Mortgage Rates Still at Record Lows — Don’t Wait!
It’s certainly easy to get distracted at this time of year. It seems that once we hit Thanksgiving Week, the rest of the year is a blur. Travel, festivities, family get togethers. They are smashed together within a 30 day period. Certainly the main priority is to enjoy the holidays with family and friends along with time to reflect on what’s important in our lives and an eye toward the future. Mortgage rates are at record lows, so if you’re thinking of refinancing an existing mortgage or buying a new home, now is the time.
Each week, Freddie Mac surveys its list of mortgage lenders all across the country. Freddie representatives ask for rate information from all types of mortgage companies wanting to know what the company is currently quoting for a 30 year fixed rate, at 15 year and a 5/1 adjustable rate mortgage. Then, each Thursday, that data is released to the general public via its website. This survey is officially labeled by Freddie the Primary Mortgage Market Survey, sometimes referred to by the industry as the PMMS report. (Our mortgage rates will be lower than these Freddie averages at most any given time.)
Low Mortgage Rates and Refinancing
This very survey reported that the first release of 2020 showed a conforming 30 year fixed rate averaged 3.72%. That rate was in fact the high for the year so far. And while there were a few ups and downs during the past 11 months, the general trend has definitely been on the downward slope. In June, six months later, that same 30 year rate came in at 3.18%. That’s a rather remarkable fall from the initial rate of 3.72. Many thought that rates really couldn’t get much lower, but the latest mortgage rate survey released by Freddie Mac reported an average rate of 2.72%. Interestingly, that’s a full percentage drop in just 11 months.

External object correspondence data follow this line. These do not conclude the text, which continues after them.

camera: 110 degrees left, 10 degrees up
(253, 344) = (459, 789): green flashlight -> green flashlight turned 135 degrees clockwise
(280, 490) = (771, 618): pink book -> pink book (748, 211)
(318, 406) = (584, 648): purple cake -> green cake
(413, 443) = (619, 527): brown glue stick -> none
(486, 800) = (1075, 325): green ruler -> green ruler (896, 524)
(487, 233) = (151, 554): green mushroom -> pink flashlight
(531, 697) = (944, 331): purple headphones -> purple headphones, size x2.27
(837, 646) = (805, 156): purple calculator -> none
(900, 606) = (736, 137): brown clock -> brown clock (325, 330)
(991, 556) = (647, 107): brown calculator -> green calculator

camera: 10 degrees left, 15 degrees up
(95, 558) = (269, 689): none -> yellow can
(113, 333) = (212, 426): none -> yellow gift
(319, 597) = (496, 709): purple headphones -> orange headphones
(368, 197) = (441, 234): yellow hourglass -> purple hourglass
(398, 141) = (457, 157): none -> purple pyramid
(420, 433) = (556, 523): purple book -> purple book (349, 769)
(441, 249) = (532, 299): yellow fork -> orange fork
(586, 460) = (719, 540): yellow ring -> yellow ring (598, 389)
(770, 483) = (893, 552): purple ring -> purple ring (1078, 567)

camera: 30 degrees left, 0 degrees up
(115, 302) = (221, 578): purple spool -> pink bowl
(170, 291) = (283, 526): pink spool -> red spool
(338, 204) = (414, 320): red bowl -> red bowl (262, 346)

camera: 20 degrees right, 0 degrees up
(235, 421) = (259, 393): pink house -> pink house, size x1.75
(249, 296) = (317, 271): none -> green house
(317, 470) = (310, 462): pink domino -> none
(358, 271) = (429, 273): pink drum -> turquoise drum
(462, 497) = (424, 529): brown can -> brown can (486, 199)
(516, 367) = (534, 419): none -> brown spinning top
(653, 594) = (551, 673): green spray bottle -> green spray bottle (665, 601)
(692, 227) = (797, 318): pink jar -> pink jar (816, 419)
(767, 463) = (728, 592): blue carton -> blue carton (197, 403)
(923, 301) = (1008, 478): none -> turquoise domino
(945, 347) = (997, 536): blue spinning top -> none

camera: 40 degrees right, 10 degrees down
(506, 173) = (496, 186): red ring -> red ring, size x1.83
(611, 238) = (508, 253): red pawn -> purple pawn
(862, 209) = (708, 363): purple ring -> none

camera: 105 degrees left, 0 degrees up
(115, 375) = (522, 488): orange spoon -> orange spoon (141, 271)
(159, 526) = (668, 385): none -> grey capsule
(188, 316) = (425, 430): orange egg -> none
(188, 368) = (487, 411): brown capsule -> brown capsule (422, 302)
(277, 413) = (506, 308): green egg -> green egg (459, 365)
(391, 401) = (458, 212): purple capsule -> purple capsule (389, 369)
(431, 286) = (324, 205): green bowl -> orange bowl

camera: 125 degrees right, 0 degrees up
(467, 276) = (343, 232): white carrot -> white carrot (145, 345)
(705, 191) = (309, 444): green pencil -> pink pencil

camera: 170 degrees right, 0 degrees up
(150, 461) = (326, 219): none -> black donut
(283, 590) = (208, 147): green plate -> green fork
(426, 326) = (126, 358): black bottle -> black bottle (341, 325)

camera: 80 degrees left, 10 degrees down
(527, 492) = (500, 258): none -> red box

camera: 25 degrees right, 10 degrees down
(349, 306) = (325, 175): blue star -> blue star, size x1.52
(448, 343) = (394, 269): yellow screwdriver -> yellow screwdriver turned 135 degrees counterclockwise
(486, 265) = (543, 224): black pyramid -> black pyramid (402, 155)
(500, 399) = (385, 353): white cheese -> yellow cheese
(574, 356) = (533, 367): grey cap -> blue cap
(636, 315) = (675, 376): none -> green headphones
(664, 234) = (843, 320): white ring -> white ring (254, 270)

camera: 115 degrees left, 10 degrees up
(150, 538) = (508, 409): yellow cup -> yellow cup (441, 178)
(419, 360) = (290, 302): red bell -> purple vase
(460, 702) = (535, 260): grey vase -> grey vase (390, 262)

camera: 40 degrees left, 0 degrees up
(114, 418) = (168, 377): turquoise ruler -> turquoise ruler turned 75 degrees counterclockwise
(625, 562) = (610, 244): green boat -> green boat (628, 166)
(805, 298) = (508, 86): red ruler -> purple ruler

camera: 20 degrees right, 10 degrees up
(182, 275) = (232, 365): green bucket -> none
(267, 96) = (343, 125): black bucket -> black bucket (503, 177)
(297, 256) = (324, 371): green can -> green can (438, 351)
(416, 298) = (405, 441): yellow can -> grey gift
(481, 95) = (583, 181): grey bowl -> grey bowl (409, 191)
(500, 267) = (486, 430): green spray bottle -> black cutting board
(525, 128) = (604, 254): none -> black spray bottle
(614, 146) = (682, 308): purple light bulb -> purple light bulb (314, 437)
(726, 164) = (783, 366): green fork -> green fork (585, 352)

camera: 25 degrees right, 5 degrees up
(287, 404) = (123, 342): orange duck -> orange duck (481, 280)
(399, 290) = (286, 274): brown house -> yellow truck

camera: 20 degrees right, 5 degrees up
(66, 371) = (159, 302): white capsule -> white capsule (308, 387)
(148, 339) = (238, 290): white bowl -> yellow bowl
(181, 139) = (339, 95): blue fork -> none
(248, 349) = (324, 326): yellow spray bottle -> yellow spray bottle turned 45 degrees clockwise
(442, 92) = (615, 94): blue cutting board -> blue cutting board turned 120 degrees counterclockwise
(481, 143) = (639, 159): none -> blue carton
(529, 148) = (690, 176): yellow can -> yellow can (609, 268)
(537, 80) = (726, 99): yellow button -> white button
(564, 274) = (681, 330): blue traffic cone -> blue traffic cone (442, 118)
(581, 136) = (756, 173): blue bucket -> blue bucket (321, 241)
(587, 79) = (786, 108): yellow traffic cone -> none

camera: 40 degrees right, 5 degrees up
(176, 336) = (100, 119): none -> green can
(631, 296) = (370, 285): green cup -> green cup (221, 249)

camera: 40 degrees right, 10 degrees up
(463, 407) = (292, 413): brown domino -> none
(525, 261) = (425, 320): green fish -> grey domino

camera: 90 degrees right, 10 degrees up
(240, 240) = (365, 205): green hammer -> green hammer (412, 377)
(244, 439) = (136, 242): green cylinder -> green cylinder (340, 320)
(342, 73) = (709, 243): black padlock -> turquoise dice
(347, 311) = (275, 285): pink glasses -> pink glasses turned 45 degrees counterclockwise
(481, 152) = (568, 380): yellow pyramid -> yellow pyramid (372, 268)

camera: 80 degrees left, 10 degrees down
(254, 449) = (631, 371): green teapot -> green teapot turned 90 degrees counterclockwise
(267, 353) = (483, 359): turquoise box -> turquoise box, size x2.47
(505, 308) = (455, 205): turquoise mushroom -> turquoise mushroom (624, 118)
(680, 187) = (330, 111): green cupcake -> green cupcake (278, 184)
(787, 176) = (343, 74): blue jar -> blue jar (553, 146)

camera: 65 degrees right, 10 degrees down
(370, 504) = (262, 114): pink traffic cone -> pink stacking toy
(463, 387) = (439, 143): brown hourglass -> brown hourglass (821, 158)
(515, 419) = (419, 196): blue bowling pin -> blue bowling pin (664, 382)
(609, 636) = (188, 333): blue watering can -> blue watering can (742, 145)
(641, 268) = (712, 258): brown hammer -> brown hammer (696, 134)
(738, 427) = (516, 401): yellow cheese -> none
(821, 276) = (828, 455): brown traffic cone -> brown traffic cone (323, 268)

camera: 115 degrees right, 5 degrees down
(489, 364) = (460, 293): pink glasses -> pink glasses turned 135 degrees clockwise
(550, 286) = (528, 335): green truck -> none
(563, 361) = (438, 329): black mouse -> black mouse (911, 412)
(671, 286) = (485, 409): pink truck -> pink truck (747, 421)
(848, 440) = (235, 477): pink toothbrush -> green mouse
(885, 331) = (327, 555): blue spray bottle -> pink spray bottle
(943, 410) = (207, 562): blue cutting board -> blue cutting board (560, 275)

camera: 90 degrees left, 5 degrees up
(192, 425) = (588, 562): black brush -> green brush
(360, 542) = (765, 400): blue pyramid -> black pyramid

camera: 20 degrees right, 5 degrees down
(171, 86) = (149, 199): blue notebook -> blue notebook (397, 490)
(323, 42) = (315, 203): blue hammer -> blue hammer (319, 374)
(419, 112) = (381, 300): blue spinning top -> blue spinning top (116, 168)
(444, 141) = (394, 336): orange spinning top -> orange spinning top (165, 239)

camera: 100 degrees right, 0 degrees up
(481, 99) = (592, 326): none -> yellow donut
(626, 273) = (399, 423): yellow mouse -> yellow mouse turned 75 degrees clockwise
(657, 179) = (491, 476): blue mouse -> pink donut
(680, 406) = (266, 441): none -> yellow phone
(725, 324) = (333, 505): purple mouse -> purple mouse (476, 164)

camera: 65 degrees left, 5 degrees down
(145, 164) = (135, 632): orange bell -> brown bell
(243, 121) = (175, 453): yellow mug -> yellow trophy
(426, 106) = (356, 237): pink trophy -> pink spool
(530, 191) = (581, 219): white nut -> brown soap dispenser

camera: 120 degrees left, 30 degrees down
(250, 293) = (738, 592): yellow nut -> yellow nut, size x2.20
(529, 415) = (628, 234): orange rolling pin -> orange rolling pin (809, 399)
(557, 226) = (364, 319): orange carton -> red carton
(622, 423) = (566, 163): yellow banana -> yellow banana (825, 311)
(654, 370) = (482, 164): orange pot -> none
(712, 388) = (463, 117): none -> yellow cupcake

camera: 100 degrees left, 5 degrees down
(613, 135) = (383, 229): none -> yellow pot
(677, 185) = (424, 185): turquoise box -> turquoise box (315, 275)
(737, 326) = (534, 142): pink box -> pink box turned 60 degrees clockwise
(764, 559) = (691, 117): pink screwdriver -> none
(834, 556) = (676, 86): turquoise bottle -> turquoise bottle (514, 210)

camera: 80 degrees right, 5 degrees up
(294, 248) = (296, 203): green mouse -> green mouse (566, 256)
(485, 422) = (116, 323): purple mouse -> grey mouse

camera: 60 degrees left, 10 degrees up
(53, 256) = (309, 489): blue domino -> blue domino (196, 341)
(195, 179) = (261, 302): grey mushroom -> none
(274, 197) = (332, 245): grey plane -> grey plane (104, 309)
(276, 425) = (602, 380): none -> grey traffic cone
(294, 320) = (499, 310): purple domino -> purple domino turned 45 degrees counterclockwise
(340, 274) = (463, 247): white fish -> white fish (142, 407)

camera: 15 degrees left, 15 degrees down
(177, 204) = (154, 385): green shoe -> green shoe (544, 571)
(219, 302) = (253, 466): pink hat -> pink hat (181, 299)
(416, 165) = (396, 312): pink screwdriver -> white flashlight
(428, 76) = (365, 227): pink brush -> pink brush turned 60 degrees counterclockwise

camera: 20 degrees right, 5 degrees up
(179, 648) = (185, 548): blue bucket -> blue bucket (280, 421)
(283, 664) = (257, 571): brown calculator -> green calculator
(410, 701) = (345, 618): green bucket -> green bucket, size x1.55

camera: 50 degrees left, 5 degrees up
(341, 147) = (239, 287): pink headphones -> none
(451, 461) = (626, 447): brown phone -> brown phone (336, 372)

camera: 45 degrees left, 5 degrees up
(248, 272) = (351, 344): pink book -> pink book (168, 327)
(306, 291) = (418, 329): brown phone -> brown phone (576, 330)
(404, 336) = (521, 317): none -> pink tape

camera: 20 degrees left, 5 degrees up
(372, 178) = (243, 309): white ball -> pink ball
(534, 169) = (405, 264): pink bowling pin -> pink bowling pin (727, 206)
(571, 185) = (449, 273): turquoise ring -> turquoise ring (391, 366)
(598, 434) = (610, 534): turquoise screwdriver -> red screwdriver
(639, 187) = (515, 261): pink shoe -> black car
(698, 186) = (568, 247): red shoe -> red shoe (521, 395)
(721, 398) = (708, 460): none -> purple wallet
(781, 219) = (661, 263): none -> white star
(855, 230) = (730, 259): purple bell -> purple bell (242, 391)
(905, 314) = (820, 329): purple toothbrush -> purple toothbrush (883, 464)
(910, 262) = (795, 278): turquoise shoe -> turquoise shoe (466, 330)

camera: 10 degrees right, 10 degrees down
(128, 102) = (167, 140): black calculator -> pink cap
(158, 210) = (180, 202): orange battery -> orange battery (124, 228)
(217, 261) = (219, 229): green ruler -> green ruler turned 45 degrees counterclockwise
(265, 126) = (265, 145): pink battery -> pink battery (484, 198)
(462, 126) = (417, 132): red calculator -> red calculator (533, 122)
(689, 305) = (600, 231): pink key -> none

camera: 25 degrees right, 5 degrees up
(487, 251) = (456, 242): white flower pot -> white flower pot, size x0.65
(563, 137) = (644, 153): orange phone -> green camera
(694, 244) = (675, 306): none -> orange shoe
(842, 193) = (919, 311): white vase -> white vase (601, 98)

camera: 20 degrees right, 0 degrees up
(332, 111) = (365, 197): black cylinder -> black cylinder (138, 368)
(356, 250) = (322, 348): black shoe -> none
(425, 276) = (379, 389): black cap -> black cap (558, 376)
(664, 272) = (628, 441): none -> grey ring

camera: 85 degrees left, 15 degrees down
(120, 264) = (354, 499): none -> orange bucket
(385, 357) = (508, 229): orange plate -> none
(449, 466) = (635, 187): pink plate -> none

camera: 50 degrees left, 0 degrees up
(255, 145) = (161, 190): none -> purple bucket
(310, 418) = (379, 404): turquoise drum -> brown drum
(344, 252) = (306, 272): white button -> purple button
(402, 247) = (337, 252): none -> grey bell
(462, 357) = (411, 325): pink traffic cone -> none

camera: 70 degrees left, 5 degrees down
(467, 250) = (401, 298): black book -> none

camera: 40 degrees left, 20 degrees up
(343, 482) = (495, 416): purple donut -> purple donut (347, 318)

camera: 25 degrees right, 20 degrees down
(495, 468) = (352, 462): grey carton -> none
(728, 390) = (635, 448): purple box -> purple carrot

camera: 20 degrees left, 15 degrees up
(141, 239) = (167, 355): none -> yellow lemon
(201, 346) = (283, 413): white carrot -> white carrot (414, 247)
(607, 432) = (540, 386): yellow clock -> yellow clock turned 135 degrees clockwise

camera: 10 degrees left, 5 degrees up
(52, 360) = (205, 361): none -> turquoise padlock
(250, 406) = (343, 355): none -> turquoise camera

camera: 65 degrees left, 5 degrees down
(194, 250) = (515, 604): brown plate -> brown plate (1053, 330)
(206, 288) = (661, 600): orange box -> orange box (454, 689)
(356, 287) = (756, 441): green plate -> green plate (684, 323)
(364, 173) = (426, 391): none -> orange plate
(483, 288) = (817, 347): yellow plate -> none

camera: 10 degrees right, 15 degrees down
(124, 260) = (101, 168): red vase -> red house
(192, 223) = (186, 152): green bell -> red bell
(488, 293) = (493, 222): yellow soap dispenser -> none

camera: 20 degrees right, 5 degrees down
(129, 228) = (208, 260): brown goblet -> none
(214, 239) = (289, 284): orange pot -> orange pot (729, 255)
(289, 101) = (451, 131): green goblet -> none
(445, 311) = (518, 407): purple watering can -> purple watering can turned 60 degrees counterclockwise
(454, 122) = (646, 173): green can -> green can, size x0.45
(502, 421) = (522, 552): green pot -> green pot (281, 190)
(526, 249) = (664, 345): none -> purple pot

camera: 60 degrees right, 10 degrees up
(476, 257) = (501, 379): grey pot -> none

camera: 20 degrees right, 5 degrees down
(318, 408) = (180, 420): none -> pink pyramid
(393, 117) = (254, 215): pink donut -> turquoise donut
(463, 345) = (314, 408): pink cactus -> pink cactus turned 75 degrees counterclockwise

Even though this piece today talks about interest rates, it’s important to note that just the difference between what your current rate is today compared to what is currently available, should be looked at a bit further. Over the years pundits have suggested that it’s wise to refinance if current rates are 2% below what you currently have or even 1%. But while rate comparison is just one part of the process it’s even more important to calculate what those rates actually represent.
Instead of the difference in rate, the difference in monthly payment should be looked at more closely. That’s what affects your pocketbook, not Freddie’s average. A 1.00% drop on a $500,000 mortgage is much, much different than a 1.00% drop on a $100,000 loan. When deciding whether on not it’s a good time to refinance, you and I should do this together. Don’t get too caught up with just the rate. Everyone’s individual circumstances will be different and what might be good for the goose it might not be good for the gander.
Considering a New Loan Term
And, if it’s been a while since you’ve taken out a mortgage, you should also consider the term of the new loan. If your current 30-year mortgage is say seven or eight years old, it may be better to look at 15 year term. In fact, I often recommend that strategy. If you refinance a 30 year loan that you’ve had for say eight years into a brand new 30 year term, you’ve essentially lost what you’ve paid so far. In essence, your 30 year loan is a 38 year loan.
Now, with a purchase transaction, it’s different. Sometimes consumers can get too caught up in the rate game that they wait to squeeze out just another fraction of a percent…even when rates are at or near record lows. That’s not a very good strategy. Mortgage lenders can tell you that rates can change on a dime and they move upwards a lot faster than they go down.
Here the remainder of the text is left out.